■ Trecho de origem:
<<<<
Spooner (para Hirst): Deixe-me viver consigo, ser seu secretário.
Hirst: Anda aqui uma varejeira? Escuto um zumbido.
Spooner: Não.
Hirst:
Está a dizer que não.

Spooner:
Sim.

Pausa
.

Hirst:Peço-lhe...que me tome em consideração para o cargo. Se eu estivesse usando de fato como o seu, o senhor ver-me-ia sob uma luz diferente. Sou extremamente hábil com comerciantes, bufarinheiros, angariadores, freiras. Posso manter-me em silêncio quando desejado ou, quando desejado, ser sociável. Posso discutir qualquer tema à sua escolha – o futuro da nação, flores selvagens, os Jogos Olímpicos. É verdade que conheci tempo difíceis, mas minha imaginação e inteligência continuam intactas. O meu desejo de trabalhar não sofreu erosão...”

Na fala de Spooner observa-se claramente uma última e desesperada tentativa de conseguir alcançar seu objetivo, mesmo que isso signifique colocar-se à disposição de Hirst e servir-lhe como empregado. Spooner entende de que alguma forma sua carreira perdeu-se no tempo e ele enxerga em Hirst a possibilidade de retomar sua carreira. Em outro momento também é claro o “fluxo de consciência” de Hirst que reflete a respeito de sua condição e brinda a isso. Desta forma ele reafirma o seu status quo e conclui que a “Terra de Ninguém” é um estado de alma dele e que nada vai afastar-lhe deste caminho.

“Hirst: Mas eu escuto sons de pássaros. Não ouvem? Sons como nunca ouvi. Escuto-os tal como devem ter soado então, embora eles não soassem a nossa volta. Pausa.
Sim. É verdade. Caminho em direção a um lago. Alguém me segue, por entre as árvores. Despisto-o facilmente. Vejo um corpo na água, flutuando. Estou excitado. Aproximo-me e vejo que me enganei. Na água não há nada. Digo pra mim mesmo, vi um corpo a afogar-se. Mas estou enganado. Não há nada lá.
Silêncio.

Spooner:
Não. O senhor está em terra de ninguém. Que não se move, que nunca muda, que nunca envelhece, que permanece para sempre num gélido silêncio.
Silêncio.
Hirst:
Bebo a isso.

Bebe.”

O diálogo final da peça, como demonstrado acima, apresenta a maneira dúbia com que Pinter encerra seu texto, pois não é revelado qual será o destino de Spooner, ou mesmo o de Hirst.
Com Terra de Ninguém, Pinter reafirma suas características como autor dramático, pois mais uma vez confronta o confinamento de suas personagens a determinado espaço. Apesar da didascália inicial apontar uma sala ampla, o que se vê durante o desenrolar da ação é um ambiente extremamente claustrofóbico.
>>>>
■ Registros exibidos:
<<<<
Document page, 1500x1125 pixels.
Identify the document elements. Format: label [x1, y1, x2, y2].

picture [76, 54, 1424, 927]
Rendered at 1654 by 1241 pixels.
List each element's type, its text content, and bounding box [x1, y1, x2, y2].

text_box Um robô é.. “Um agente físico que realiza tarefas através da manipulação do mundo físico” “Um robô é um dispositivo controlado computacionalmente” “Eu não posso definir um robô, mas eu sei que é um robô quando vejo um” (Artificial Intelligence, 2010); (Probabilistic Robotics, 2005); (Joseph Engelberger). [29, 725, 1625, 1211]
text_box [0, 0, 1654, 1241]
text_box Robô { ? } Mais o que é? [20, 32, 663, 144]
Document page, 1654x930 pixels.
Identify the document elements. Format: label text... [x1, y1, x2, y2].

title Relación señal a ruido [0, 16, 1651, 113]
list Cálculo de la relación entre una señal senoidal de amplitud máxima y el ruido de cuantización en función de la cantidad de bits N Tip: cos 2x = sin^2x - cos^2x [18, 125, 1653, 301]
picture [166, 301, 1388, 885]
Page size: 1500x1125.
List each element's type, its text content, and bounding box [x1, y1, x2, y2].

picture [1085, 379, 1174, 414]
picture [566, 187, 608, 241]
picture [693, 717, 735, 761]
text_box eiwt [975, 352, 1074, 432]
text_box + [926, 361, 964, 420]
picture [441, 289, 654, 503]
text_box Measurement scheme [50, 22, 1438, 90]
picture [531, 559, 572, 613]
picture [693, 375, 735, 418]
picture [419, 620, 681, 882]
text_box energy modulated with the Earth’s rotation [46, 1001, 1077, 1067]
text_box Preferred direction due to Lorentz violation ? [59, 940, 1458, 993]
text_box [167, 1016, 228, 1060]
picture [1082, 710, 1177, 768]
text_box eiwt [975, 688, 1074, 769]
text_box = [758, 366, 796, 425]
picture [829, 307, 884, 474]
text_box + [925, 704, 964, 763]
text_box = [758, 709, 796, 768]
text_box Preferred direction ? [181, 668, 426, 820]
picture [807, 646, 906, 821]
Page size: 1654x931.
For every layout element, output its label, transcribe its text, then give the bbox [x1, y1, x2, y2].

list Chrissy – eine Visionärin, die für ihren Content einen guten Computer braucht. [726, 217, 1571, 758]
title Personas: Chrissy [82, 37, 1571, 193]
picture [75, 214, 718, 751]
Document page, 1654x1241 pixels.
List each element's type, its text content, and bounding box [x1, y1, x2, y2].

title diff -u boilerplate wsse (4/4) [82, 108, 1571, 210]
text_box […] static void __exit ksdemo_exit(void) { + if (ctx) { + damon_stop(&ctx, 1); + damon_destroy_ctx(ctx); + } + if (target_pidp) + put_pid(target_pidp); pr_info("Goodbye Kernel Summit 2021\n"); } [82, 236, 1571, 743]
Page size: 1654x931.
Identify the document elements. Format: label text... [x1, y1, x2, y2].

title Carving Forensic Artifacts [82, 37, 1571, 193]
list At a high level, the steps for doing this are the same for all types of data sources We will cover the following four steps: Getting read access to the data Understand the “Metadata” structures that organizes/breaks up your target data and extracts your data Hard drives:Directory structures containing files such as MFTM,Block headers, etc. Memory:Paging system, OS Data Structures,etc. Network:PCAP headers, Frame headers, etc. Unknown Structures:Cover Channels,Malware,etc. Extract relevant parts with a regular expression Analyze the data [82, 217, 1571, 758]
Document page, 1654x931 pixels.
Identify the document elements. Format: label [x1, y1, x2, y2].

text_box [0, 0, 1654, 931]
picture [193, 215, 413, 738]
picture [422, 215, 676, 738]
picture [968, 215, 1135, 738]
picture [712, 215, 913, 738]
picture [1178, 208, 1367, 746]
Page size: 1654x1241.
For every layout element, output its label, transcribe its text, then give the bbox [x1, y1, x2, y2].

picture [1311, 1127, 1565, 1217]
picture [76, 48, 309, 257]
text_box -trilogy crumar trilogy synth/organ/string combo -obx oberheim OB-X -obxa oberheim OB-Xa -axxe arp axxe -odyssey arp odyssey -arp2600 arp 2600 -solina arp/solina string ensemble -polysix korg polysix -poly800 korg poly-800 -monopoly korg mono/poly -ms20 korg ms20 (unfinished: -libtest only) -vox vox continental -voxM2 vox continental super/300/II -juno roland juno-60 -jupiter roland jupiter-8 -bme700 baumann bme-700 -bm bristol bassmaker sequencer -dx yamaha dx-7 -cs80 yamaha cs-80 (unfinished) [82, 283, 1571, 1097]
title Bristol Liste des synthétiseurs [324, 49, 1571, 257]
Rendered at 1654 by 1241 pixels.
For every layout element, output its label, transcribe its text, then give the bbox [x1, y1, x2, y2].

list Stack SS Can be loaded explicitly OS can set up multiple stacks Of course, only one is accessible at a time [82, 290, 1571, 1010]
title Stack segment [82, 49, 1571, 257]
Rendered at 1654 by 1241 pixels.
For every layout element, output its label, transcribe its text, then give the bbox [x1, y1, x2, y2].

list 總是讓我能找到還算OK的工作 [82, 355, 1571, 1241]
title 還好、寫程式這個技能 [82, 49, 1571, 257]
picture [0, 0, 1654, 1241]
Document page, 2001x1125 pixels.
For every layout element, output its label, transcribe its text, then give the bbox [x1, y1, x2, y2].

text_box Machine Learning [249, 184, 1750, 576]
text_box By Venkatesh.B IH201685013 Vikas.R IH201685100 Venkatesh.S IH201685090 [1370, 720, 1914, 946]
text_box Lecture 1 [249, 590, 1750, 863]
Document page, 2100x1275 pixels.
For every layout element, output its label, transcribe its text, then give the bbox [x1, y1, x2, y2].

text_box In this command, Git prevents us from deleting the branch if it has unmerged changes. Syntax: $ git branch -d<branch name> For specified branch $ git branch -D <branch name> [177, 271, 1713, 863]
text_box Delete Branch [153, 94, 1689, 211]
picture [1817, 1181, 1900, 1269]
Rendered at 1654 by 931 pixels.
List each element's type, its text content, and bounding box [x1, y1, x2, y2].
>>>>
Transcreva de novo, sem alterações, a passagem do texto sobre Terra de Ninguém que vai de "Sim. É verdade." a "num gélido silêncio.".

■ Resposta:
Sim. É verdade. Caminho em direção a um lago. Alguém me segue, por entre as árvores. Despisto-o facilmente. Vejo um corpo na água, flutuando. Estou excitado. Aproximo-me e vejo que me enganei. Na água não há nada. Digo pra mim mesmo, vi um corpo a afogar-se. Mas estou enganado. Não há nada lá.
Silêncio.

Spooner:
Não. O senhor está em terra de ninguém. Que não se move, que nunca muda, que nunca envelhece, que permanece para sempre num gélido silêncio.